THOREAU, thō'rṓ or thṓ-rō', Henry David (1817-62). An American naturalist and author. He was of French and Scotch extraction and was born at Concord, Mass., where his father was a manufacturer of lead pencils. At this trade the younger Thoreau worked at intervals. He graduated from Harvard College in 1837, and was for five or six years engaged in school teaching and tutoring in Concord and in Staten Island, N. Y. Preferring, however, to live a life of contemplation, he soon abandoned teaching and proceeded, during the rest of his days, to demonstrate how simply and agreeably a man might live. He was for a time an inmate of Emerson's house, but his most characteristic act was his residence, from July, 1845, to September, 1847, in a hut on the shores of Walden Pond, a beautiful body of water on the outskirts of Concord. Here he lived, doing what little work was necessary to supply the necessaries of life, and devoting the major part of his time to the study of nature and to the society of friends. On leaving Walden Pond, he again became an inmate of Emerson's house, 1847-48, and passed the remainder of his life, after 1849, with his parents and sister at Concord. During the entire period at Walden Pond and elsewhere in Concord, he supported himself by odd jobs of gardening, land surveying, carpentering, etc., but without more exertion than he needed to keep himself in food and clothing. His large amount of leisure time he devoted to the study of nature, to the reading of Greek, Latin, French, and English classical literature, to excursions, to pondering metaphysical problems, and to friendly chat with his neighbors, by whom he was beloved.

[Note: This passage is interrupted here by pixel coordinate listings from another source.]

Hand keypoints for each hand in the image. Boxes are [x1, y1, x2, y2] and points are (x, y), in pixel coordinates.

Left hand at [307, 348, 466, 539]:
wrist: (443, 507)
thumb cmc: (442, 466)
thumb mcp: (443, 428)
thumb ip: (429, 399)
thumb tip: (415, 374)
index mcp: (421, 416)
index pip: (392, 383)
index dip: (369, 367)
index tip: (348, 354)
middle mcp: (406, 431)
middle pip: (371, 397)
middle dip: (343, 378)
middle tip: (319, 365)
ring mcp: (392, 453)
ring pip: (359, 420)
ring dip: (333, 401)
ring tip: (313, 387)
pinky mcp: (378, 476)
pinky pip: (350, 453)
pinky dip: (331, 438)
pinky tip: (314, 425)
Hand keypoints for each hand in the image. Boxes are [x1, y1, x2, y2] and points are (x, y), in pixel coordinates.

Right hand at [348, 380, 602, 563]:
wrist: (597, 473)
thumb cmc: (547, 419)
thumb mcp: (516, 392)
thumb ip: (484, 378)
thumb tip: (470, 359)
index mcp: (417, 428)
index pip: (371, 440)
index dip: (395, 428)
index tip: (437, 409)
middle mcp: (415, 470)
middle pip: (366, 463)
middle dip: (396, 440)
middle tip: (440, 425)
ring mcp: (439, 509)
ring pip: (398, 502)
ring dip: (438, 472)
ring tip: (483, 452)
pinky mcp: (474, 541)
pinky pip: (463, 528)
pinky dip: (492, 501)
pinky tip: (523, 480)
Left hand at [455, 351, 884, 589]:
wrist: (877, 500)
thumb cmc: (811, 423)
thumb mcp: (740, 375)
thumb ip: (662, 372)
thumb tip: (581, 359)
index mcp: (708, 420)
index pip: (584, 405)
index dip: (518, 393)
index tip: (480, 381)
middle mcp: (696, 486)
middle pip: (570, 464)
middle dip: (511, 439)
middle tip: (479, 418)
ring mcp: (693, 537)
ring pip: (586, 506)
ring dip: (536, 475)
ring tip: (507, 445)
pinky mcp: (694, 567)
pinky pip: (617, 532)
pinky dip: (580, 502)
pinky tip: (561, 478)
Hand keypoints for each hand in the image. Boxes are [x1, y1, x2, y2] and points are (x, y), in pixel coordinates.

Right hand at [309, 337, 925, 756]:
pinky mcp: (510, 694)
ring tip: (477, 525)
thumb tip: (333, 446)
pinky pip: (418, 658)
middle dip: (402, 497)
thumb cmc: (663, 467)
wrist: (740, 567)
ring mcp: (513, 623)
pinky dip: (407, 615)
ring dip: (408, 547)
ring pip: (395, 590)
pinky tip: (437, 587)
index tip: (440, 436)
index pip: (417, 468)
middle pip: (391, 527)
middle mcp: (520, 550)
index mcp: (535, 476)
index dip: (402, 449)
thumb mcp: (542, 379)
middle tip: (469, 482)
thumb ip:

From 1837 till his death he kept a journal, and this furnished the source and basis of his writings, and gave them uniformity of character. Of the ten volumes which comprise his works in the standard Riverside edition (11 vols, with the Familiar Letters of Thoreau edited by F. B. Sanborn), but two appeared in his lifetime. The first of these, A Week on the Concord and Merrimac Rivers (1849), is the narrative of a boating trip taken in August, 1839; it is full of admirable description and minute observation of nature, not unmingled with divagations into transcendental philosophy. The second book records the experiences, physical and moral, of the two years' residence at Walden Pond: Walden, or, Life in the Woods (1854), perhaps his most popular volume, and now recognized as one of the most original and sincere productions in American letters and as one of the most genuine of woodland books. It gives a plain unaffected statement of the reasons for the author's life as a hermit, and an admirably specific account of the main details of that life. The other volumes, not much different in quality, were posthumously edited from his journal, and are, chiefly: Excursions (1863); The Maine Woods (1864); Cape Cod (1865); Early Spring in Massachusetts (1881); Summer (1884); Winter (1888); and Autumn (1892). Their publication indicated an increasing interest in Thoreau and a sense of the permanent value of his work — that of a sincere thinker and an observer of nature. The literary quality of the writing was high; he had a marked gift for style, and wrote with great care and unfailing freshness. His best essays, to be found in the volumes entitled Miscellanies and Excursions, are perhaps not excelled in American literature, whether for substance or for style, and it may be doubted whether the work of any of his contemporaries is wearing so well. His poems are interesting, but occupy a minor place in his writings, which are being increased by such publications as the Essay on Service (1902). There is a Life by F. B. Sanborn in the “American Men of Letters Series” (1882), and an admirable sketch by Emerson in Biographical Sketches. Channing's suggestive Thoreau, the Poet-Naturalist (1873-1902), biographies by A. H. Japp (1877) and H. S. Salt (1896), and essays by Lowell and Stevenson should also be mentioned; considerable space is given to Thoreau in the histories of American literature, and the list of books specially devoted to him is growing steadily.